Metin
------------------------
Fransa’da sarı yeleklilerin sözde apolitik, siyasetler üstü Macron’a ve onun neoliberal politikalarına boyun eğdirişiyle başlayan dalga, Şili’de aynı neoliberalizmi başladığı yerde bitirme yeminine, Lübnan’da hem ekonomik temelli hem de daha seküler bir ülke için sokaklara doluşan Joker’lere dönüştü. En son Sisi darbesiyle üst üste iki kez devrimleri çalınan Mısırlılar, diktatöre inat sokaktaydı. Cesaretleri Irak’a da yansıdı

2020’ye girerken dünyada toplumsal hareketler

Yusuf Tuna Koç

2019’un son günlerini yaşarken geriye dönüp baktığımızda, dünya genelinde toplumsal hareketler açısından çok ciddi bir yükselişe tanık olduk. Fransa’dan Şili’ye, Lübnan’a Mısır’a birçok ülkede milyonlar sokakları doldurdu. Hepsinin farklı bir çıkış hikayesi olsa da aslına bakarsak tüm eylemlerin gayesi ortaktı, daha özgür ve daha adil bir dünya.
------------------------
Ham Kayıtlar
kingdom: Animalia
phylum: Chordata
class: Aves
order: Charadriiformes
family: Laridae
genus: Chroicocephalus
------------------------
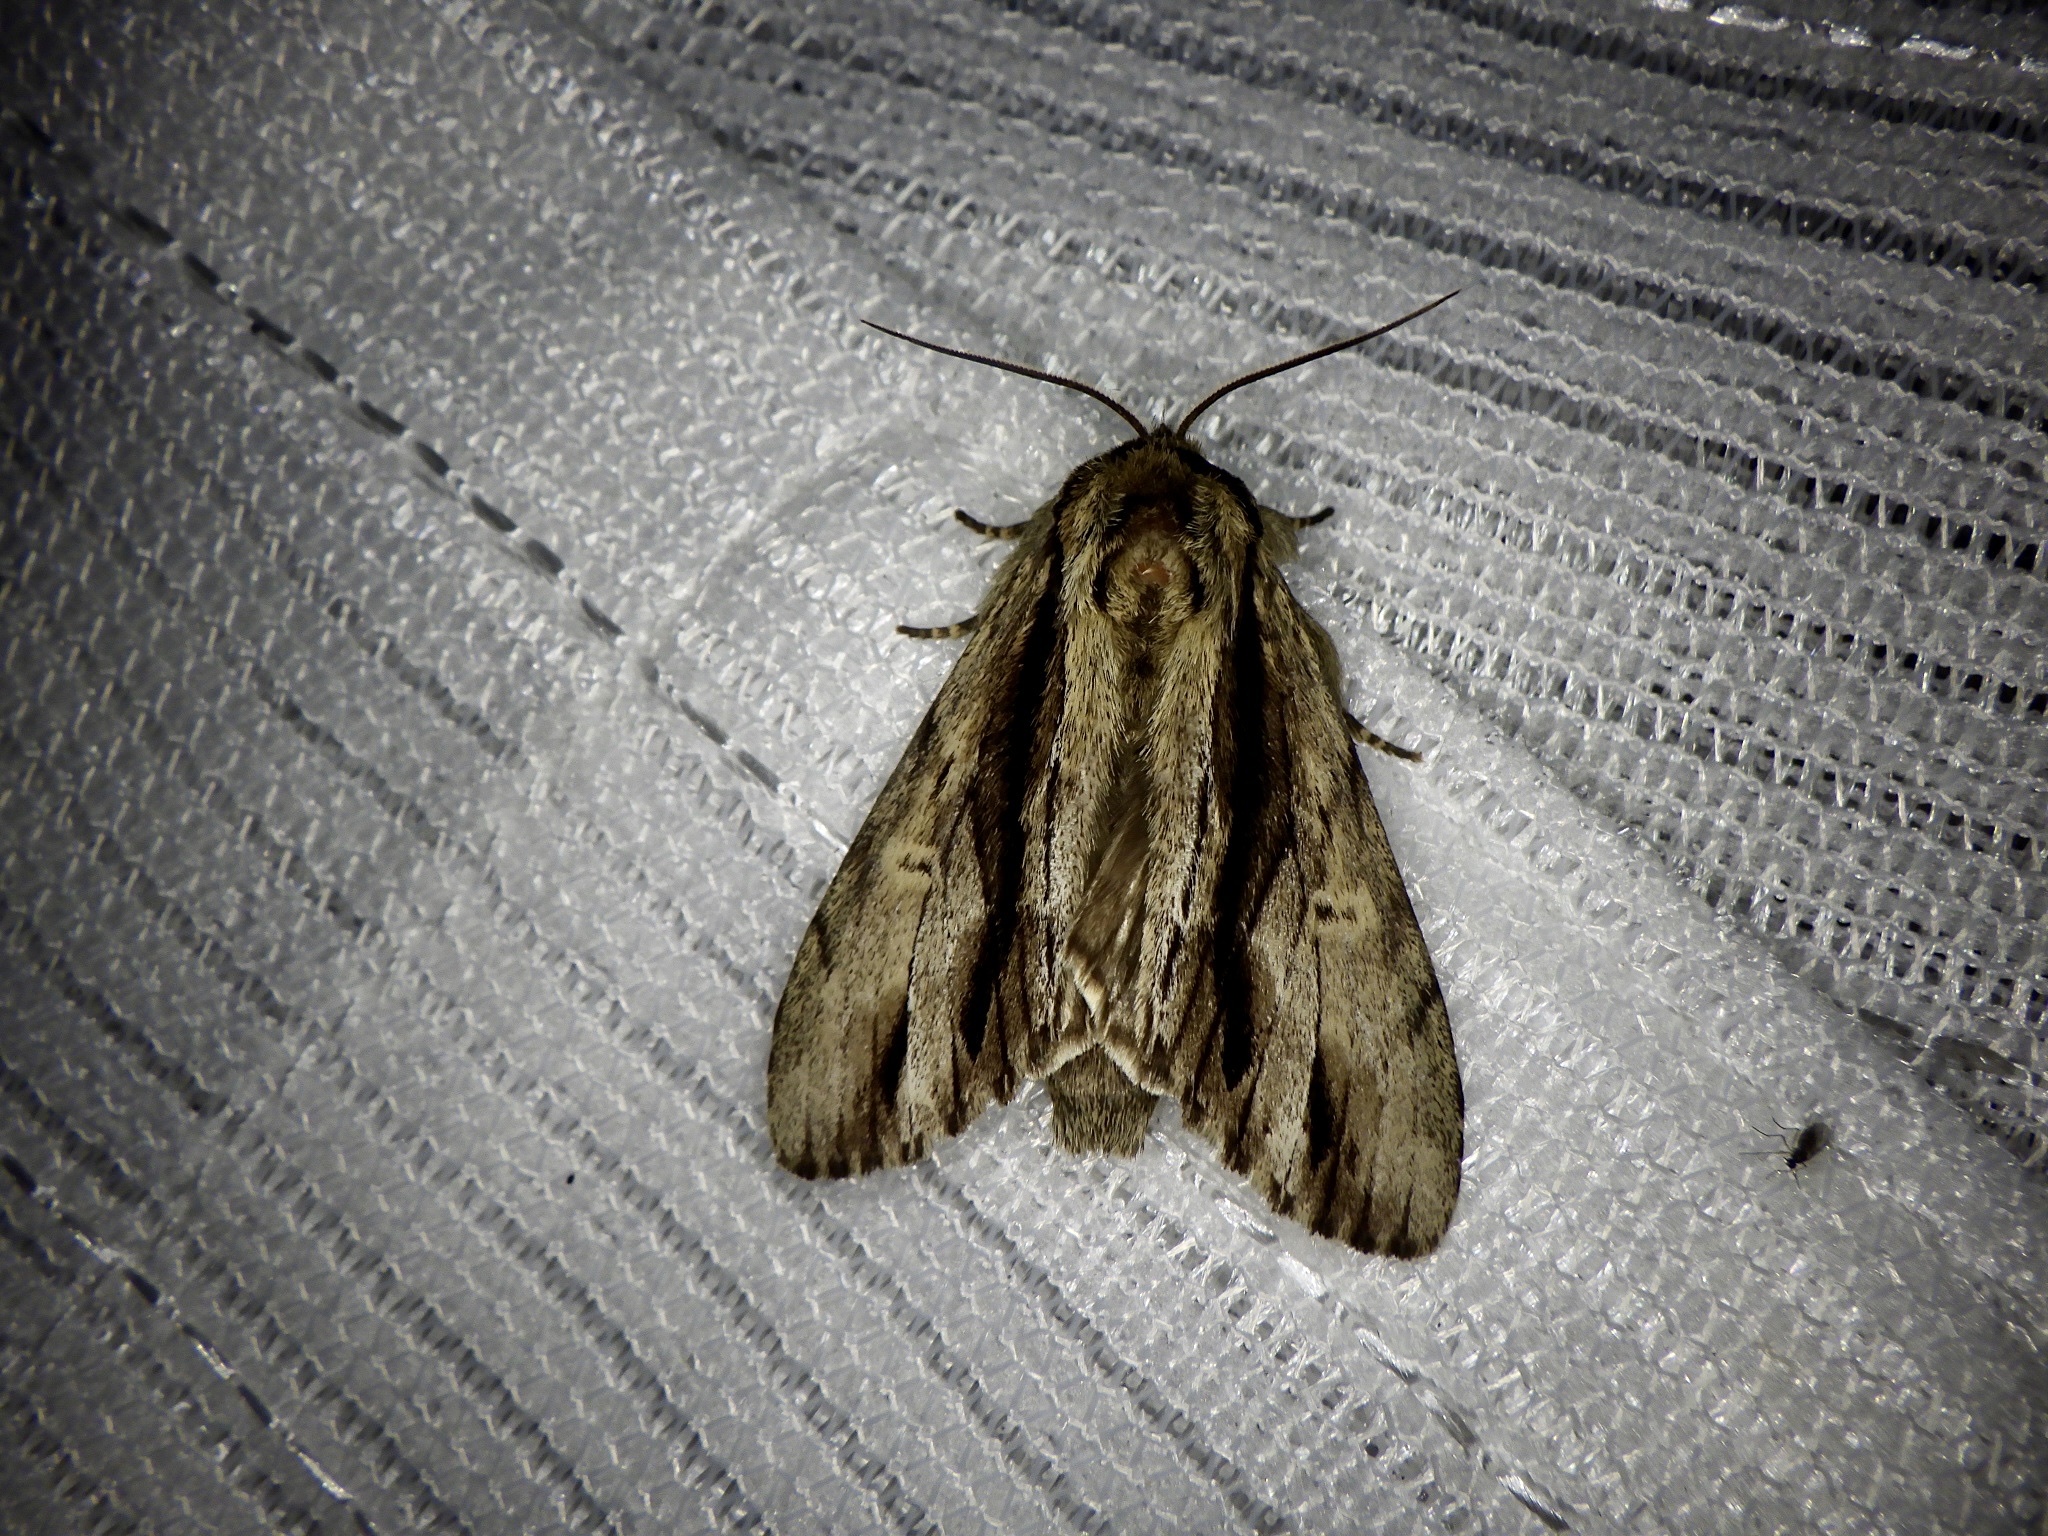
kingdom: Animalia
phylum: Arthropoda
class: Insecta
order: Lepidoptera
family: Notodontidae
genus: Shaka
------------------------
Verilen Görev
Toplumsal hareketler metnine göre farklı ülkelerdeki tüm eylemlerin ortak gayesi neydi? Lütfen kısaca yazın.

Beklenen Yanıt
Daha özgür ve daha adil bir dünya.